--- Your assignment ---
Can you reproduce, word for word, the passage of the June 2009 dateline between "Joan Osborne-Walker recently" and "music, of course!", inclusive?

Dateline June 2009
Our very special member Rosemary Squires, MBE, received another unexpected honour recently. The packed audience at the at the prestigious Concorde Club Eastleigh on Wednesday 4 March was delighted when the proprietor, Cole Matheson, jumped on stage during the second half of her gala celebration of ‘Sixty Years of Song’ to award an equally surprised Rosemary Squires with ‘The Freedom of the Concorde’! Congratulating Rosemary on her "diamond jubilee of making music" Cole thanked her for "her singing, her smile, and for her ‘royal presence’ so often lighting up the stage which has given so much pleasure worldwide over so many years". Cole explained that in addition to having her photograph displayed in a place of honour in the Club, the award entitled Rosemary to drive her sheep through the Moldy Fig bar, to sleep overnight in the car park, to paddle in the brook and to have her first drink on the house whenever she calls!" For once lost for words, Rosemary said "This is an emotional moment - I suppose I’ve got to go out and buy a flock a sheep now!" For this gala evening Rosemary called on world famous musicians from her past, Brian Dee piano, Colin Green guitar, Bobby Worth drums, Jim Richardson bass, Alan Barnes saxes/clarinet, and Ronnie Hughes trumpet; the concert closed appropriately with a lively ‘I’ve got Rhythm’, which they certainly had! The perfect ending to what was acclaimed by members of the audience as "a memorable occasion".
Joan Osborne-Walker recently sent us a cutting from the Daily Telegraph headed "Why joyful music is good for the heart". It seems that scientists have discovered that stressful or disturbing music has the effect of narrowing the arteries, and may be harmful to the heart. On the other hand a cheerful favourite tune has a beneficial effect on blood vessels, widening them and protecting against heart disease. After listening to joyful music, volunteers’ arteries opened 26 per cent wider on average than they did when no music was played. So if you want to keep fit, healthy and happy – put on your favourite CD … of light music, of course!

--- Extracted records ---

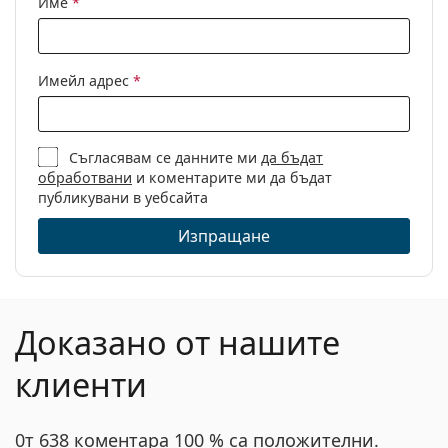
Име
*
Други
Пол:
Дамски
Имейл адрес
*
Категория:
Диоптрични очила
Марка:
Tom Ford
Съгласявам се данните ми
да бъдат
Код:
FT5702-B/V 042 54
обработвани
и коментарите ми да бъдат
публикувани в уебсайта
Изпращане
Доказано от нашите
клиенти
0т 638 коментара 100 % са положителни.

--- Exercise answer ---
Joan Osborne-Walker recently sent us a cutting from the Daily Telegraph headed "Why joyful music is good for the heart". It seems that scientists have discovered that stressful or disturbing music has the effect of narrowing the arteries, and may be harmful to the heart. On the other hand a cheerful favourite tune has a beneficial effect on blood vessels, widening them and protecting against heart disease. After listening to joyful music, volunteers’ arteries opened 26 per cent wider on average than they did when no music was played. So if you want to keep fit, healthy and happy – put on your favourite CD … of light music, of course!